We can find one striking example of these historical alterations in the tales of Alexander the Great. Alexander was known to have male lovers, including Hephaestion, and the handsome eunuch Bogoas. Yet when a Portuguese humanist translated his story into French in the late medieval period, all of the male lovers were deliberately regendered to female. In the words of the author, they were regendered “to avoid a bad example”.
“In re-gendering, he starts to cast these individuals amid a number of medieval stereotypes about powerful women,” Keene elaborated. “Anything bad that happens in the book after that is because of his regendered eunuch (Bagoas) turned female courtesan (Bagoe) coercing him or seducing him. Then the book ends with a lengthy prayer to God, and it’s done. So the entire thing is cast in this lens of Christianity. And yet, for a medieval reader, that was history, nobody would have questioned it.”
Despite this propensity for erasure, examples of queerness seem to populate the Middle Ages. One such story is that of Gillion de Trazegnies, a knight who went on a Crusade to the Holy Land until he was captured and imprisoned in Egypt. A disloyal companion told him that his wife and family were dead, so he ended up falling in love with the Sultan’s daughter and marrying her. Eventually, his sons found him and told him that their mother was still alive, thus placing Gillion in an unintentionally bigamous relationship.
“When his wives meet, they have this really intimate dialogue about neither one of them wanting to have carnal unions with Gillion anymore and instead decide to live together as sisters in a convent,” Keene explained. “Their language becomes beautifully queer, not perhaps queer by contemporary standards, but it is a narrative of an individual having fluid sexual boundaries and relationships.”
Much of Keene’s work has been dedicated to discovering little known narratives and preserving them to show just how queer the Middle Ages were (follow along on his Instagram). This notion of “queering” the medieval period has also been used by several contemporary artists. Robert Mapplethorpe, the renowned queer photographer, was known to combine imagery from his Catholic upbringing with queer iconography. Ron Athey, Catherine Opie, Kehinde Wiley, Kent Monkman and many other artists also combined medieval imagery and their lived experiences in North America.
One such homage is that of St. Sebastian. “The third-century Roman soldier-martyr was believed to protect individuals and communities from pandemics symbolized by the arrows that pierced his body,” Keene writes in his article. In the 80s, Mapplethorpe and Athey were reminded of this Saint while contemplating the devastation of the AIDs epidemic on their communities and the impact of the lesions on their bodies. “In one Polaroid series, Mapplethorpe created images of individuals, bound in S&M poses, that evoke the image of St. Sebastian without the arrows.
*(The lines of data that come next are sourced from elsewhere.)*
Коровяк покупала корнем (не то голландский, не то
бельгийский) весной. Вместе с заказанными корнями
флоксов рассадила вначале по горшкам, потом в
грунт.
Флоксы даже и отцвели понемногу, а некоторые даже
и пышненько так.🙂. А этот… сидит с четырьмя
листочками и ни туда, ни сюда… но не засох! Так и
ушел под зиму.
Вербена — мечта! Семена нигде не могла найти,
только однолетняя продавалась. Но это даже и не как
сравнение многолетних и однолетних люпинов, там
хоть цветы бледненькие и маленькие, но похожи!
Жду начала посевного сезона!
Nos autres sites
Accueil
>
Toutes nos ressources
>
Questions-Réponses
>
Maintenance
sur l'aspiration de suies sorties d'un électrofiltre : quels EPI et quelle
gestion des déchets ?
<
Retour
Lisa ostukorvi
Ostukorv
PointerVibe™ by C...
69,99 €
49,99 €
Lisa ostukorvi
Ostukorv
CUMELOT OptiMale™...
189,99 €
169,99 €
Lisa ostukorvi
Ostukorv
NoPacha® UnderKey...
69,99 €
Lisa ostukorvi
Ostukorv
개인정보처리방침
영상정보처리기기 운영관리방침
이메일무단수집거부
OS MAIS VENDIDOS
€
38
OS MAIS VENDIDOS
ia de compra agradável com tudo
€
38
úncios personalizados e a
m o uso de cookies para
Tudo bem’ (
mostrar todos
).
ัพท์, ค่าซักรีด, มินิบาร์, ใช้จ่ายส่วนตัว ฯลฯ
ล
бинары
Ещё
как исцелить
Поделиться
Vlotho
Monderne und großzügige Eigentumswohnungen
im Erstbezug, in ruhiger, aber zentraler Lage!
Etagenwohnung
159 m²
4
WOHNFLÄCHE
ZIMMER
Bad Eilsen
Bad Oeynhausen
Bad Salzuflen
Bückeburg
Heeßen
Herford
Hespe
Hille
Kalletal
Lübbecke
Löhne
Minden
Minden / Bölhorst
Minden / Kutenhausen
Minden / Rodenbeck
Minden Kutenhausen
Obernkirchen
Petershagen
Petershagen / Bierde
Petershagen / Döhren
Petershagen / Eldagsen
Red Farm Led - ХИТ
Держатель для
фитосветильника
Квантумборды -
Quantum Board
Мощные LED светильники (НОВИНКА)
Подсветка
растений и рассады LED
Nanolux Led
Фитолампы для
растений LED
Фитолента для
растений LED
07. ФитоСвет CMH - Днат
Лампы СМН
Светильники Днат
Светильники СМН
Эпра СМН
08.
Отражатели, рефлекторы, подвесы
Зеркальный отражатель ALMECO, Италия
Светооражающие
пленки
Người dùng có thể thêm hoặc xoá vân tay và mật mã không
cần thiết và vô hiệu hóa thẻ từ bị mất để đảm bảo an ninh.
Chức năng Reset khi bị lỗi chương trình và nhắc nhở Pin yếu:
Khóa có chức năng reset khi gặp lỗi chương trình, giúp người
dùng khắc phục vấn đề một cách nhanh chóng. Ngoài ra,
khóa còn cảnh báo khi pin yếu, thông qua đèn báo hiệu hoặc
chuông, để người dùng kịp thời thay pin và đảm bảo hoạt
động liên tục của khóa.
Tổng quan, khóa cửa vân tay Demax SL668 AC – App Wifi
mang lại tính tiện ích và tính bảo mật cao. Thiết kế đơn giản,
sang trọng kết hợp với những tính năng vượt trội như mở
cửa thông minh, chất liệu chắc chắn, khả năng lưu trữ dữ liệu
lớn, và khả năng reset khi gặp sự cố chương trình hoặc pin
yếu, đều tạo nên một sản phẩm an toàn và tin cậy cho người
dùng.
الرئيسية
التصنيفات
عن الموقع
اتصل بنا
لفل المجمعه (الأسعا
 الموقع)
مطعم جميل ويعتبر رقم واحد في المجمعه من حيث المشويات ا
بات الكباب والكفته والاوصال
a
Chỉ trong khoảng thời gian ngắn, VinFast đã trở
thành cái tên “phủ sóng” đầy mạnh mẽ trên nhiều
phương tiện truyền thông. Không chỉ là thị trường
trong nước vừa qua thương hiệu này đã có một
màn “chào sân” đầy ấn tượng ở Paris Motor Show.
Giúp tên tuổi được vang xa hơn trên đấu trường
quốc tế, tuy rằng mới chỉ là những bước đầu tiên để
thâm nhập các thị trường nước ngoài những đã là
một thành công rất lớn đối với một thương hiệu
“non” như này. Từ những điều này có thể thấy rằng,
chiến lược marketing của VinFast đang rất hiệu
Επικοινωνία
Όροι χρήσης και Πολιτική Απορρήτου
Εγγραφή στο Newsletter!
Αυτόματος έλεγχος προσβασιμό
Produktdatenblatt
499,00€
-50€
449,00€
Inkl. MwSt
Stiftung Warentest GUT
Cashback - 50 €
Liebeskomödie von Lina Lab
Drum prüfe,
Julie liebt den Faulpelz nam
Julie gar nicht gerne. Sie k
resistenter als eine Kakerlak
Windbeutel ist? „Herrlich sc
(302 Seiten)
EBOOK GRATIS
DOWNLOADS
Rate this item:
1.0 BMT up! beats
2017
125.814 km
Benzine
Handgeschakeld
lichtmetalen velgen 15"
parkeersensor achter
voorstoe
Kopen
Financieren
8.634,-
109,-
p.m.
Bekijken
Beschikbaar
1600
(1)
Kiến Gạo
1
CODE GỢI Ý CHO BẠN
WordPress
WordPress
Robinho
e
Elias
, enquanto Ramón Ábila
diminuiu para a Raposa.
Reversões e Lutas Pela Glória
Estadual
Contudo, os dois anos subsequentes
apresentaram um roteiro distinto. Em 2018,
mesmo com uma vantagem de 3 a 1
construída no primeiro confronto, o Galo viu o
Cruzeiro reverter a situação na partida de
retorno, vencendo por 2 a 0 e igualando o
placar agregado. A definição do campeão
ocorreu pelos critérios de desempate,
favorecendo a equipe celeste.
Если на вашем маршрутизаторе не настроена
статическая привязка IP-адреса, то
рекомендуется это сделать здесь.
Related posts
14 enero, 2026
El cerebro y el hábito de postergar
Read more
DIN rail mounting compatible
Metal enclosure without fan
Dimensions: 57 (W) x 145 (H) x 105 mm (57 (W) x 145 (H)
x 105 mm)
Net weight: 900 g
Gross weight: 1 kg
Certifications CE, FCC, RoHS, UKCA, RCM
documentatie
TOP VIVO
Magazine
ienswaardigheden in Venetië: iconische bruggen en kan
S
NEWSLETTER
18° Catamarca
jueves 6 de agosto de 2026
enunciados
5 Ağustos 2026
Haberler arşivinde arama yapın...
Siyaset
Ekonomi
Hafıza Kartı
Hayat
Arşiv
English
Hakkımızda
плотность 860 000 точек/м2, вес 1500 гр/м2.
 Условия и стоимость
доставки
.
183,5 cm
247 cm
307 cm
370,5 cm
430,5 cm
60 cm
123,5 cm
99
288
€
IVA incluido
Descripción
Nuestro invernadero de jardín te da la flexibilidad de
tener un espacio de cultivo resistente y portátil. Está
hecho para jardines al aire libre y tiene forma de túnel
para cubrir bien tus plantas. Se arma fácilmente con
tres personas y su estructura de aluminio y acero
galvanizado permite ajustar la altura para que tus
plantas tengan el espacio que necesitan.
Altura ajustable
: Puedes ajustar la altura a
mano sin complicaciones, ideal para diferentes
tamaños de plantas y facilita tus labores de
Athey similarly has been bound and pierced as Sebastian on multiple occasions. In doing so, one of the greatest Christian martyr saints becomes a queer icon.”
Queering the Middle Ages is hard work, especially since so many popular narratives draw from this time period without accurately representing queer individuals and narratives. Drawing from experiences of abuse in the academy and museums, Keene is completing an article about how to teach and curate topics of sexual violence toward LGBTQIA2+ individuals of the past as part of a call to equity and justice. Currently, Keene is also working with fellow curator Larisa Grollemond on a book called The Fantasy in the Middle Ages: Imaginary Journeys through Epic Medieval Worlds, in which they examine how people of color, powerful women, and queer and trans individuals have been erased from most versions of fantasy.
Keep an eye out for their podcast, too, which will explore fantasy from the Grimm Brothers and Game of Thrones to Disney and Harry Potter.